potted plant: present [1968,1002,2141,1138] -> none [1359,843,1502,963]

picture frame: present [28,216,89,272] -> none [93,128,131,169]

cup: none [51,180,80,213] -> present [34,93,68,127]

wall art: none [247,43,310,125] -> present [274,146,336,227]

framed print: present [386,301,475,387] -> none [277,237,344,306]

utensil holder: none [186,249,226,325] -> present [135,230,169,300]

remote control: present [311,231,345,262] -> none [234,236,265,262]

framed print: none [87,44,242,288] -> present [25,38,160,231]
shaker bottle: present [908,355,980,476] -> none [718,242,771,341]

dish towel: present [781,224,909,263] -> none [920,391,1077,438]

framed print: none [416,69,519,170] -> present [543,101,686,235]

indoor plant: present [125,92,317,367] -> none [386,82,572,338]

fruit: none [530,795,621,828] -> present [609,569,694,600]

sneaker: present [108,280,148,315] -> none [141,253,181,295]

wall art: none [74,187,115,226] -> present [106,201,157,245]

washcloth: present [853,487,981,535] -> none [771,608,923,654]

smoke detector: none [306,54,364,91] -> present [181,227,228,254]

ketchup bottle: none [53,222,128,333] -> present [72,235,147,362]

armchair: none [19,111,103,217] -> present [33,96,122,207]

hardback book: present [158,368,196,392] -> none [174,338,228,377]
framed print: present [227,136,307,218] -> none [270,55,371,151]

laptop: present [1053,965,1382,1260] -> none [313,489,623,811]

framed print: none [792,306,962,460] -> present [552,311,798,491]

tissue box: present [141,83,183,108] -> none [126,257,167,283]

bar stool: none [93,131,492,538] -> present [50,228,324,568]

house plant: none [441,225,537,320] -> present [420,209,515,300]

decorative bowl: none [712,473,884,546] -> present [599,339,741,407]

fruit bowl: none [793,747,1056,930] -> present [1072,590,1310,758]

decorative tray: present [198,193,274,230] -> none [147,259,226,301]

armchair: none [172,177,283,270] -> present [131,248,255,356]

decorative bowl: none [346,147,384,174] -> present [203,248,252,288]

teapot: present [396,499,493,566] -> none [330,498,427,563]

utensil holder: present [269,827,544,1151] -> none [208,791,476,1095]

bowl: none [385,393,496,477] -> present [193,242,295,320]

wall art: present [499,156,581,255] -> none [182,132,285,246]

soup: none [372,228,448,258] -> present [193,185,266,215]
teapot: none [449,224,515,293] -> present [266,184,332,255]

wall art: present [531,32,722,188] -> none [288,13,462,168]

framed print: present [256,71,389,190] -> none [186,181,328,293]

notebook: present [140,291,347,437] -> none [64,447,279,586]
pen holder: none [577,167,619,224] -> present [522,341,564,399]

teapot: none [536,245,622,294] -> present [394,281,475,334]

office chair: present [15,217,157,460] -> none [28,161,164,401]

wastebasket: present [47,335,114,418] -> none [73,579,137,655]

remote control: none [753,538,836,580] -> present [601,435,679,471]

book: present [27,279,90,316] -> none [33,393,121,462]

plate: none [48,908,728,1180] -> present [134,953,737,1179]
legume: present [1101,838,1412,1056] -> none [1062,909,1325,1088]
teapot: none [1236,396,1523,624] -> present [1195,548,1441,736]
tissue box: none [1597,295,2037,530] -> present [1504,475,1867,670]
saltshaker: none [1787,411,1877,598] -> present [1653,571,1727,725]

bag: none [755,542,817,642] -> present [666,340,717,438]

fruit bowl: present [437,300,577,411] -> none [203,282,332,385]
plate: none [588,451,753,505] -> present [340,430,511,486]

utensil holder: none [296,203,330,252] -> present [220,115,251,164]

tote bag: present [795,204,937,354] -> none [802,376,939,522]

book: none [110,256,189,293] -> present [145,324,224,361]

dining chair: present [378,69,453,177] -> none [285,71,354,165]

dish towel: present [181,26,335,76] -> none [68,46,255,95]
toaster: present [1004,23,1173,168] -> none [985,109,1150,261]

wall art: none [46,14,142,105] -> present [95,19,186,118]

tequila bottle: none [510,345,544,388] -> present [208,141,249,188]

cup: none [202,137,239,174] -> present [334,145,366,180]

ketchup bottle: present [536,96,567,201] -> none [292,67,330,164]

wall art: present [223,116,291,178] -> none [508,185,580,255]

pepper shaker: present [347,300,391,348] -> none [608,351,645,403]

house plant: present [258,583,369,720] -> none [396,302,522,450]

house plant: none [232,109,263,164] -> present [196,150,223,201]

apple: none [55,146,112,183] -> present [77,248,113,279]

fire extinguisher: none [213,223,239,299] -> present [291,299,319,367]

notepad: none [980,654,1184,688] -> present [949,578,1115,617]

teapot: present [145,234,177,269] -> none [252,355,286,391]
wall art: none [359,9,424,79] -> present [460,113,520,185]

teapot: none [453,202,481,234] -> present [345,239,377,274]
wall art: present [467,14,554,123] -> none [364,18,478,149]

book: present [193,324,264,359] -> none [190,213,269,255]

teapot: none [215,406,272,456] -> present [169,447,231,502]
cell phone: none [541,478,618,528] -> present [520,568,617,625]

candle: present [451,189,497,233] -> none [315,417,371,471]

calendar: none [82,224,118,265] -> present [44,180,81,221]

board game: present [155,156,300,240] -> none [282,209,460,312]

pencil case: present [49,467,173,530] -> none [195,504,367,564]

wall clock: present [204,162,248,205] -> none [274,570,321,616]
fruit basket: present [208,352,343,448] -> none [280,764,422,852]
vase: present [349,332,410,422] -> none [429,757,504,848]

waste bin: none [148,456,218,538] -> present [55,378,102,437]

About this task:
What is needed is every line from the beginning of the data up to and including the line with "wall art: none [247,43,310,125]", given again word for word.

Solved problem:
potted plant: present [1968,1002,2141,1138] -> none [1359,843,1502,963]

picture frame: present [28,216,89,272] -> none [93,128,131,169]

cup: none [51,180,80,213] -> present [34,93,68,127]

wall art: none [247,43,310,125] -> present [274,146,336,227]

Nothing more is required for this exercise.